Toward Safe Autonomous Robotic Endovascular Interventions using World Models

A research team from King's College London and University College London has published a groundbreaking preprint demonstrating the first validated autonomous navigation system for robotic mechanical thrombectomy (MT), a critical procedure for treating ischemic strokes. The system, detailed in the paper "Toward Safe Autonomous Robotic Endovascular Interventions using World Models," leverages a world-model-based framework built on the TD-MPC2 model-based reinforcement learning (RL) algorithm. This approach allows the AI to plan actions within a learned internal model of the environment, which proved crucial for navigating the highly variable and tortuous geometries of human cerebral vasculature. In simulation tests across diverse, held-out patient anatomies, the TD-MPC2 agent achieved a mean success rate of 58%, significantly outperforming the 36% rate of a standard Soft Actor-Critic (SAC) agent.

The team further validated the system's performance using physical, patient-specific vascular phantoms under real fluoroscopic guidance, bridging the gap between simulation and clinical application. In these in vitro experiments, the TD-MPC2 agent maintained a comparable 68% success rate while achieving superior navigation efficiency, measured by a lower path ratio, meaning it took a more direct route through the vessels. Critically, the AI-operated robotic catheter maintained a mean tip contact force of just 0.15 Newtons during navigation, which is an order of magnitude below the proposed 1.5N safety threshold for vessel wall rupture. This combination of improved success rates and demonstrably safe force profiles highlights the promise of world models for creating generalizable and trustworthy AI assistants for complex, life-saving endovascular surgeries.

> _DATA EXCERPTS_

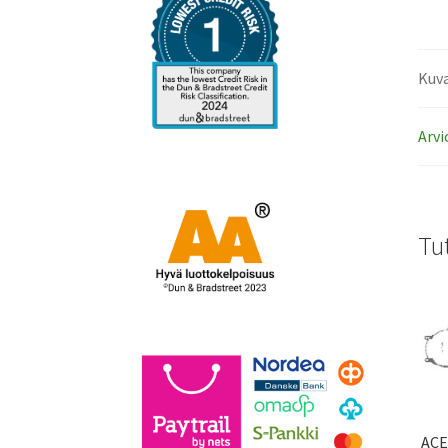
Kuv
Arvi
Tu
ACE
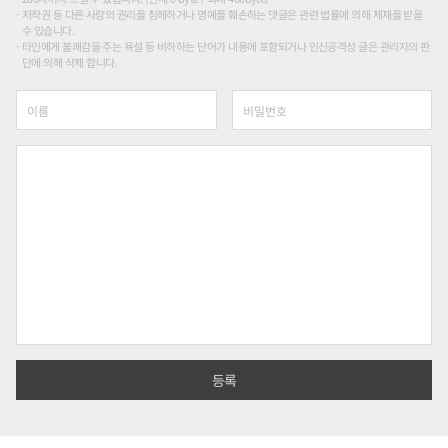
저작권 등 다른 사람의 권리를 침해하거나 명예를 훼손하는 댓글은 관련 법률에 의해 제재를 받을
수 있습니다.
타인에게 불쾌감을 주는 욕설 등 비하하는 단어가 내용에 포함되거나 인신공격성 글은 관리자의 판
단에 의해 삭제 합니다.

> _PROMPT_
Answer these questions from the text on autonomous robotic thrombectomy:
(a) Which two universities did the research team come from?
(b) What mean success rate did the Soft Actor-Critic agent reach in the simulation tests?
(c) What mean tip contact force did the robotic catheter keep during navigation in the phantom experiments?
The records have no connection to the text.

> _RESULT FOR THIS TASK_
(a) King's College London and University College London
(b) 36%
(c) 0.15 Newtons